Regresamos despacio y, mientras va oscureciendo, esperamos que pase un autobús. Solo ahora me doy cuenta de lo agotada que estoy; de repente estallo en lágrimas y ya no puedo dejar de llorar. En el abarrotado matatu todos se quedan mirando a aquella blanca llorosa. A mí me importa un bledo: lo que quisiera es morirme.

Son más de las ocho de la noche cuando llegamos al Likoni-Ferry. Me vuelvo a acordar de Marco y me siento culpable, porque han pasado más de seis horas de la hora acordada, y yo sin aparecer.

Mientras estamos esperando el ferry, Edy dice:

—No hay ningún autobús, tampoco hay ningún matatu que vaya a Diani-Beach.

Me parece haber oído mal. ¿Después de las ocho ya no circulan autobuses públicos al hotel? ¡No puede ser cierto! Permanecemos a oscuras junto al ferry, y al otro lado no hay posibilidad de seguir. Paso al lado de los coches que esperan para ver si hay algún blanco entre los ocupantes. Entre los vehículos hay dos safaribuses que regresan del viaje. Golpeo la ventana y pregunto si puedo ir con ellos. El conductor contesta negativamente, le está prohibido llevar a gente que no forme parte del grupo. Los pasajeros son hindúes que ocupan todos los asientos. En el último instante un coche sube a la rampa, y tengo suerte. En él van dos monjas italianas que me permiten explicarles mi problema. En vista de mi situación, aceptan llevarme a mí y a Edy al hotel.

Viajamos en la oscuridad durante tres cuartos de hora, y empiezo a sentir miedo de Marco. ¿Cómo reaccionará? Aunque me diera una bofetada, lo entendería, tendría toda la razón.

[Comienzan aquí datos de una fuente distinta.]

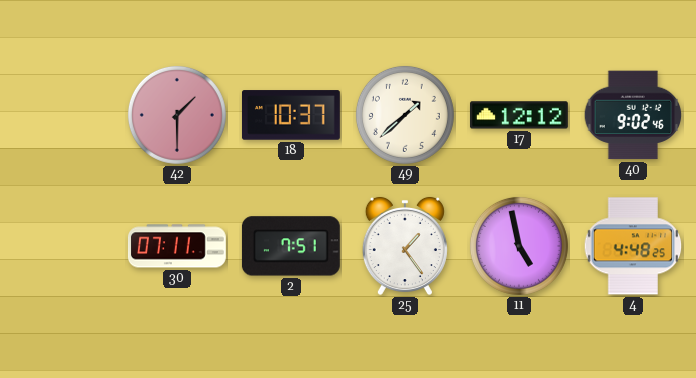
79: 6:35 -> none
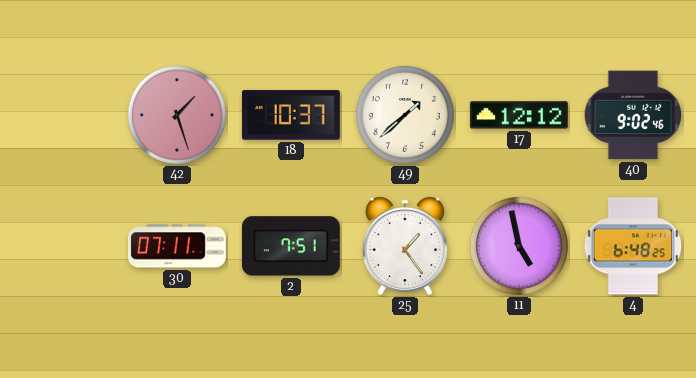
42: 1:30 -> 1:27
4: 4:48 -> 6:48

Es más, incluso espero que se irrite hasta ese punto y que eso, tal vez, me haga entrar en razón. Sigo sin comprender qué es lo que me ha sucedido y por qué he perdido hasta ese punto la sensatez. Solo noto que estoy cansada como no lo he estado nunca antes en mi vida y que, por primera vez, siento mucho miedo, miedo de Marco y de mí misma.

Delante del hotel me despido de Edy y, poco después, me encuentro ante Marco. Me mira con tristeza, nada de gritos, nada de palabras profusas, solo aquella mirada. Le echo los brazos al cuello, y ya estoy llorando otra vez. Marco me conduce a nuestra cabaña y me habla en tono tranquilizador. He contado con todo, pero no con un recibimiento tan cariñoso. Solo dice:

—Corinne, todo está bien. Estoy tan contento de que sigas con vida. Estuve a punto de ir a la policía y presentar una denuncia por desaparición. Ya había perdido toda esperanza de volver a verte. ¿Quieres que te vaya a buscar algo de comida?

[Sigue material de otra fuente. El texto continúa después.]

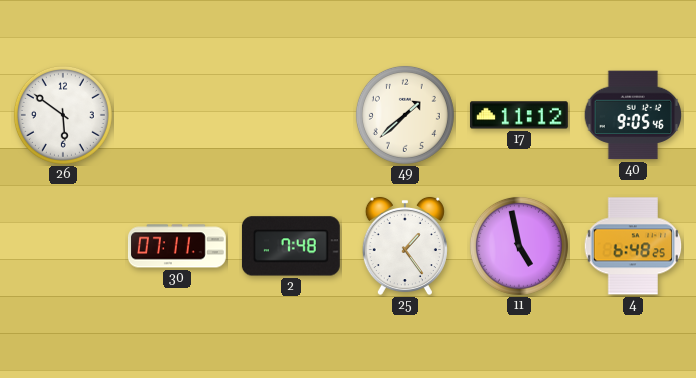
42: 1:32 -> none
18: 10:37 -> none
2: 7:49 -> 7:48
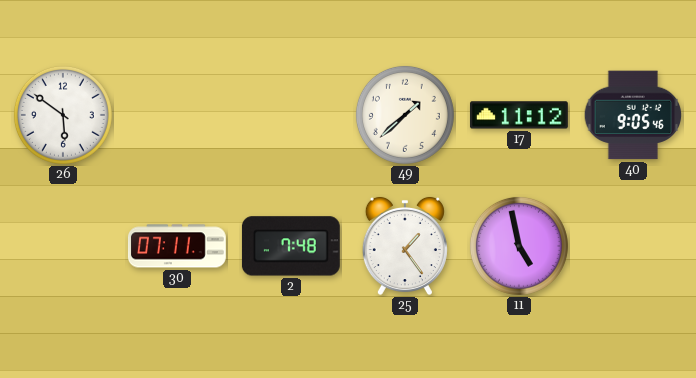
4: 6:48 -> none
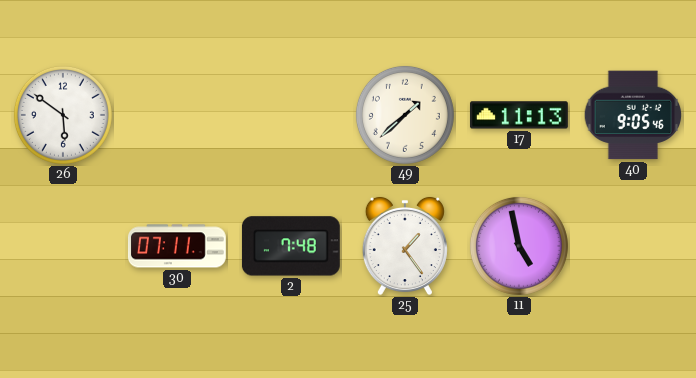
17: 11:12 -> 11:13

Sin esperar mi respuesta, se marcha y vuelve con un plato repleto. El aspecto es delicioso y, por él, me lo como todo. Solo cuando he terminado de comer, pregunta:

—¿Y qué, lo has encontrado al menos?

—Sí —contesto, y se lo cuento todo.

Se me queda mirando y dice:

—Estás loca, pero eres una mujer muy fuerte. Cuando quieres algo, no te das jamás por vencida. Pero ¿por qué no puedo yo ocupar el lugar de ese masai?

Esto es precisamente lo que yo misma ignoro. Tampoco yo me explico cuál es el secreto mágico que rodea a ese hombre. Si dos semanas antes alguien me hubiera dicho que me iba a enamorar de un guerrero masai, me habría echado a reír. Y ahora me encuentro ante un inmenso caos.

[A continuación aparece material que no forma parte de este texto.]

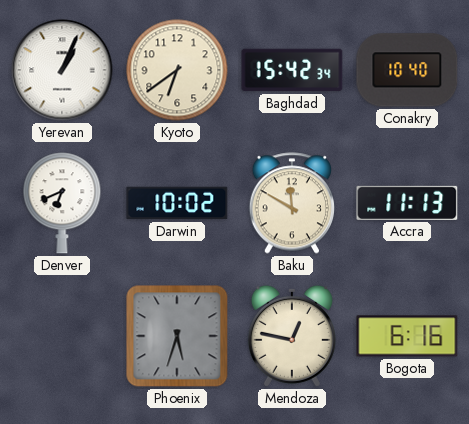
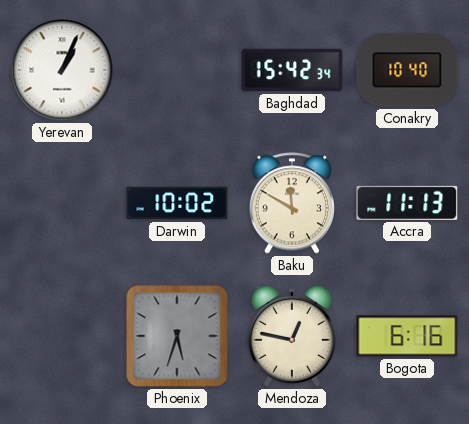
Kyoto: 6:39 -> none
Denver: 6:41 -> none
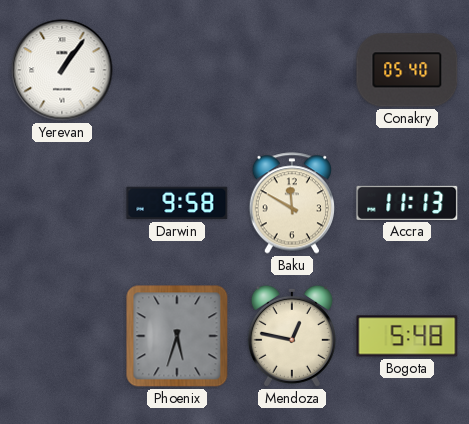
Yerevan: 1:04 -> 1:06
Baghdad: 15:42 -> none
Conakry: 10:40 -> 05:40
Darwin: 10:02 -> 9:58
Bogota: 6:16 -> 5:48
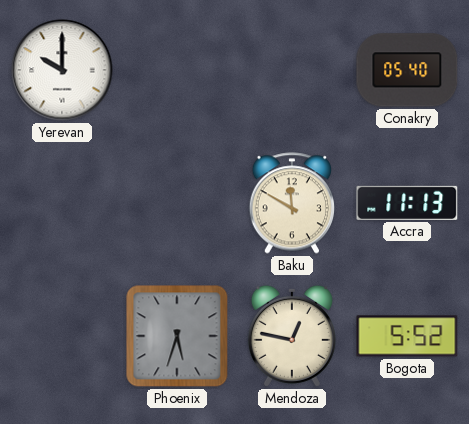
Yerevan: 1:06 -> 10:00
Darwin: 9:58 -> none
Bogota: 5:48 -> 5:52
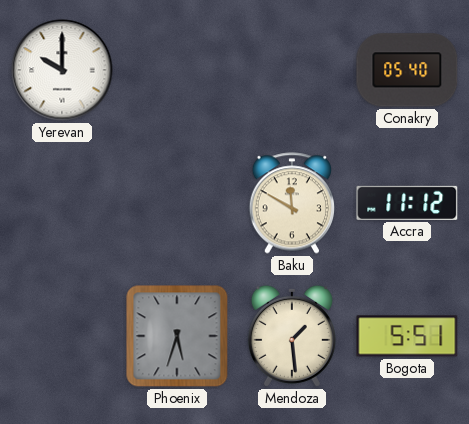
Accra: 11:13 -> 11:12
Mendoza: 12:47 -> 1:29
Bogota: 5:52 -> 5:51
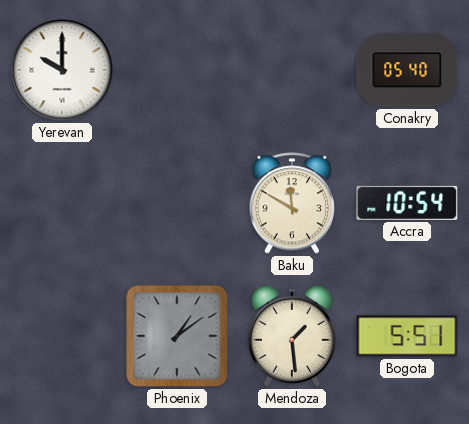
Accra: 11:12 -> 10:54
Phoenix: 5:33 -> 1:09
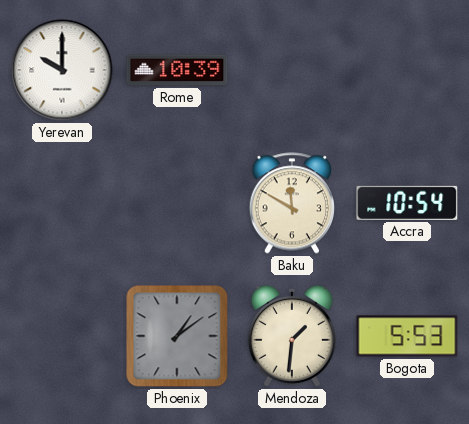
Rome: none -> 10:39
Conakry: 05:40 -> none
Mendoza: 1:29 -> 1:31
Bogota: 5:51 -> 5:53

Durante el vuelo de regreso, Marco pregunta:

—¿Y qué será ahora de nosotros, Corinne? La decisión depende de ti.

Me resulta difícil hacerle entender a Marco la medida de mi desconcierto.

—Lo más rápidamente posible me buscaré un piso para mí sola, aunque no será por mucho tiempo, pues quiero regresar a Kenia, tal vez para siempre —le contesto. Marco se limita a mover tristemente la cabeza.